Two separate warnings this morning, from former US attorney
Preet Bharara on NPR (doing a book promotion) and Georgetown Law professor and former OLC staffer
Martin Lederman in Washington Post (cited in
Raw Story): Mueller's report, to the extent there is one, is not going to contain a nicely wrapped case for the indictment of Donald Trump for crimes committed in the collaboration with Russian agents in the 2016 election.
For more than one reason, but the main thing is that it isn't in their remit to do such a thing, given the Justice Department ruling that a sitting president isn't supposed to be indicted, as Lederman concludes:
it would be surprising if it included any express conclusions about whether Trump’s conduct did or did not satisfy the elements of any particular criminal offenses. As long as Trump is in office, it will be up to the committees themselves — and Congress as a whole — to (in the words of the Jaworski road map) “determine what action may be warranted . . . by [the] evidence” presented in Barr’s notification.

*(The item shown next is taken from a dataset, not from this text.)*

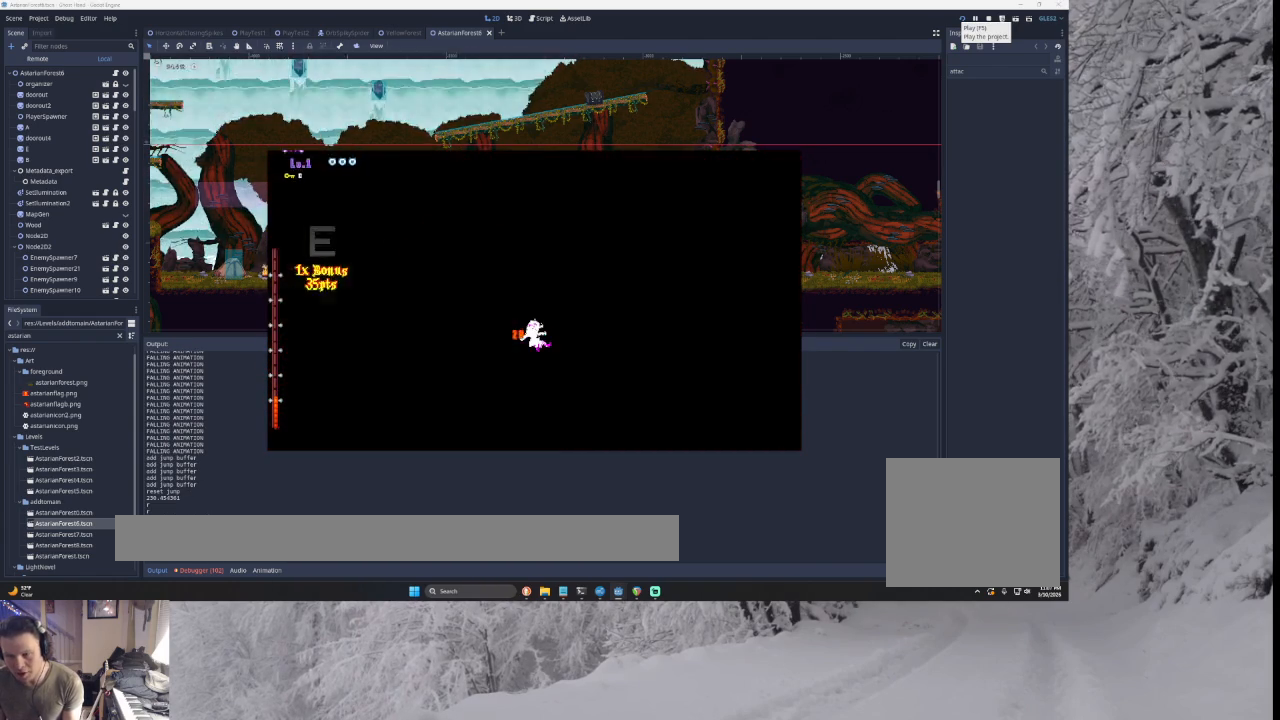
{"buttons": [], "left_stick": "center", "right_stick": "center", "events": [[67, "left_stick", "left"], [233, "left_stick", "center"]]}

That's probably too categorical; they could signal an opinion on his chargeability in indictments of other people, as an unindicted co-conspirator, as they've already done in regard to Michael Cohen and the Paramour Payoffs (can't decide whether that's the first novel in my detective series featuring a troubled metropolitan lawyer or a band name). But that will be ancillary to what I do hope will be an indictment of Donald Junior, if anything. I still believe he would be indicted in a case where his guilt was transparently unarguable—if he really killed that guy on Fifth Avenue—but this isn't one of those cases. The language in which he agreed to the basic bargain of Russia's assistance with the Moscow hotel and US election projects, if Mueller has it (and we know what he has from Cohen, not too damn much, and we know Manafort and Junior have said little and nothing respectively) will be couched in code, like all those mobster communications, and the way he tried to live up to his end by removing sanctions obscured inside a web of plausible deniability, opinions from foreign policy advisers and lawyers that he's entitled to do what he wants so he can argue he was just doing what he was told.
I guess I'm beginning to understand how unlikely it is that our story is going to have any kind of clean ending, where the public gasps, "OMG he did
that?" and the president just has to leave.